- What you need to do -
The entire listing that follows must be repeated exactly, pictures excluded.

- Data excerpt -
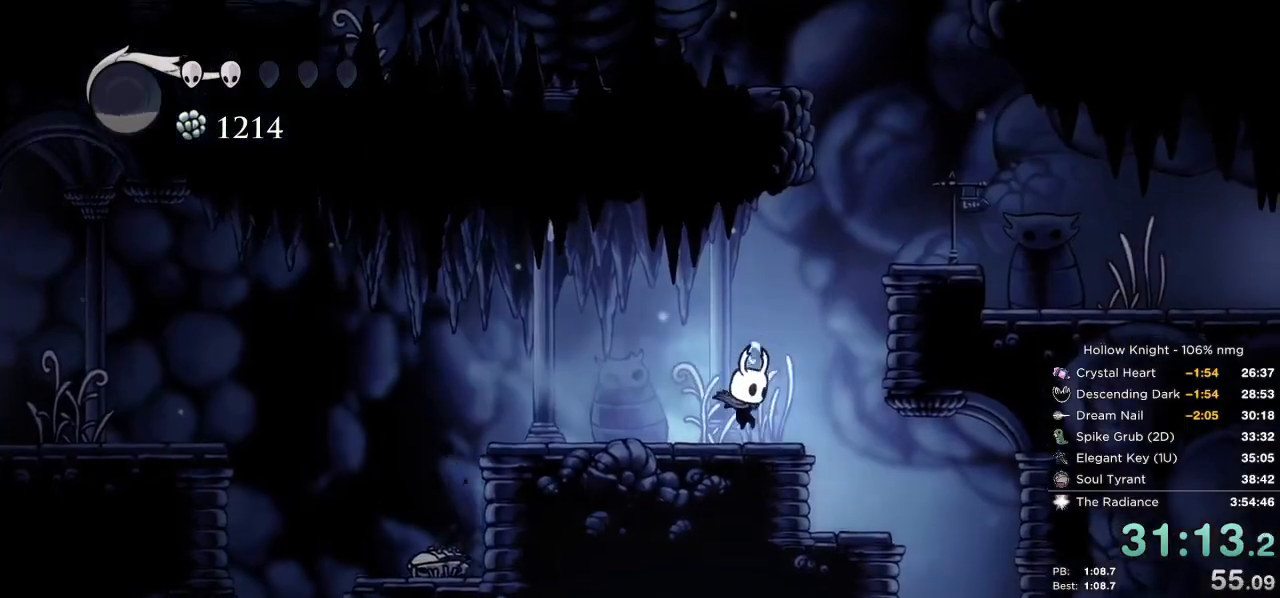
{"keys": ["right"], "events": [[50, "jump", "down"], [317, "dash", "down"], [350, "jump", "up"], [500, "dash", "up"]]}
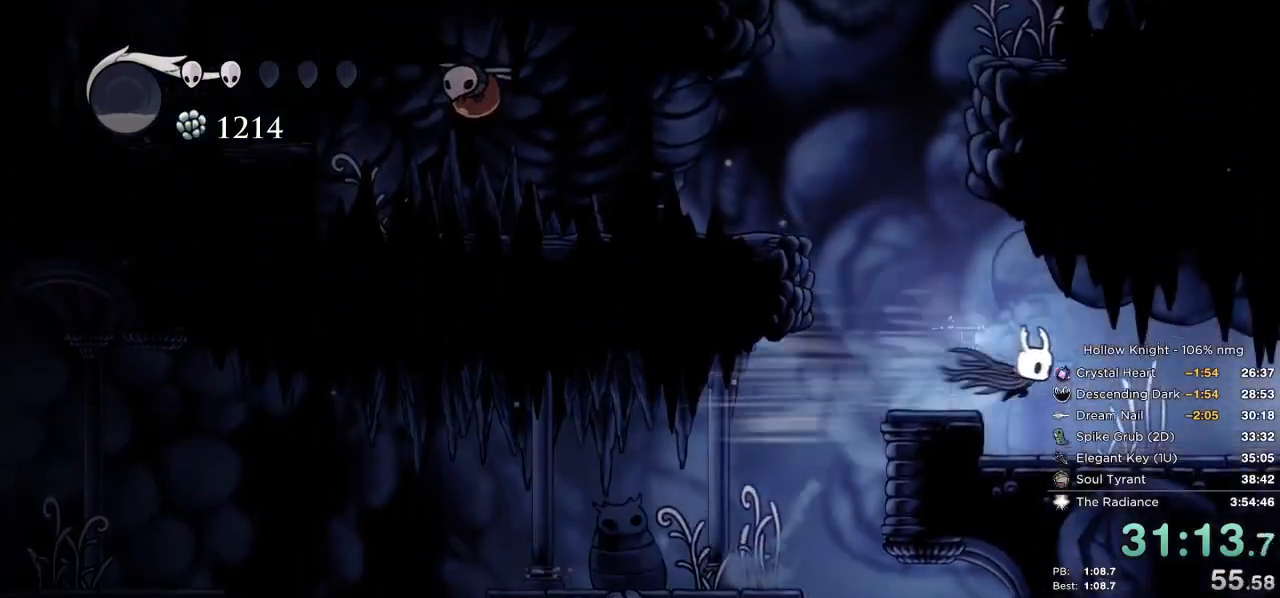
{"keys": ["dash", "right"], "events": [[333, "dash", "down"], [400, "dash", "up"], [500, "dash", "down"]]}
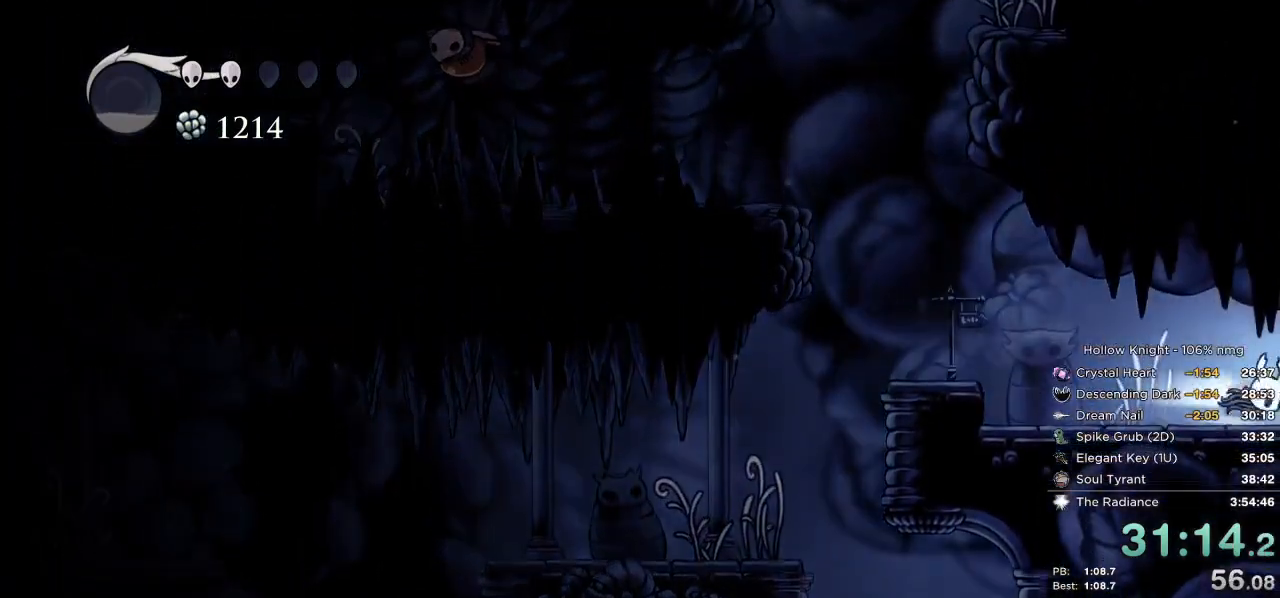
{"keys": ["dash", "right"], "events": [[50, "dash", "up"], [483, "dash", "down"]]}
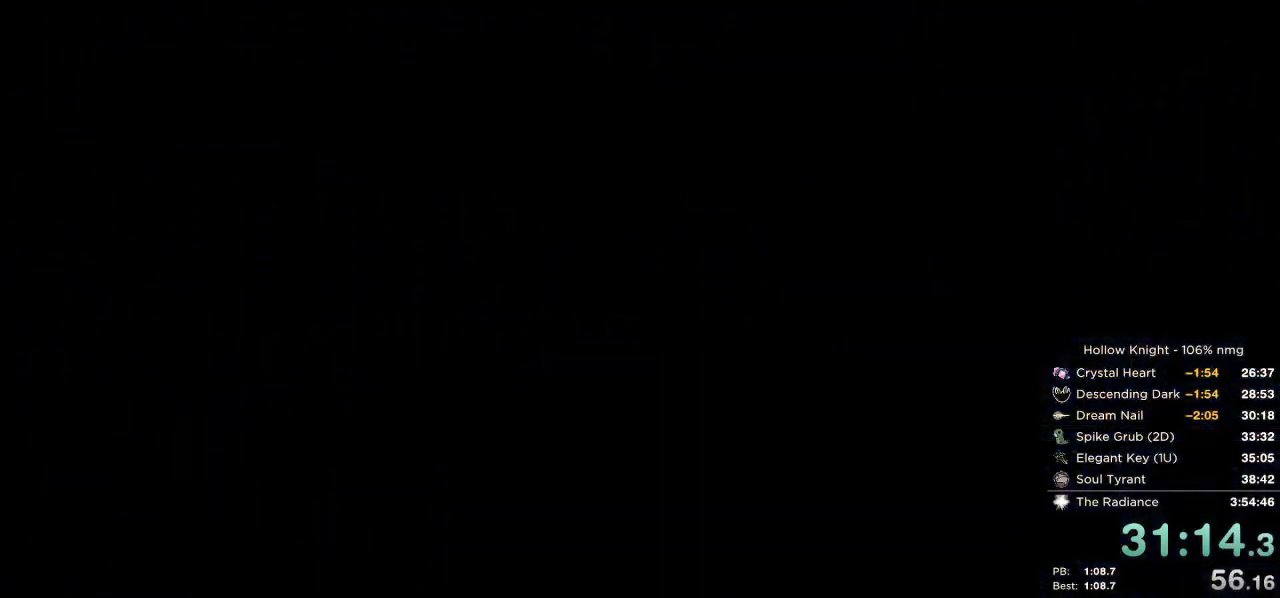
{"keys": [], "events": [[50, "dash", "up"], [167, "dash", "down"], [217, "dash", "up"], [283, "right", "up"], [400, "dash", "down"], [467, "dash", "up"]]}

- Answer box -
{"keys": ["right"], "events": [[50, "jump", "down"], [317, "dash", "down"], [350, "jump", "up"], [500, "dash", "up"]]}
{"keys": ["dash", "right"], "events": [[333, "dash", "down"], [400, "dash", "up"], [500, "dash", "down"]]}
{"keys": ["dash", "right"], "events": [[50, "dash", "up"], [483, "dash", "down"]]}
{"keys": [], "events": [[50, "dash", "up"], [167, "dash", "down"], [217, "dash", "up"], [283, "right", "up"], [400, "dash", "down"], [467, "dash", "up"]]}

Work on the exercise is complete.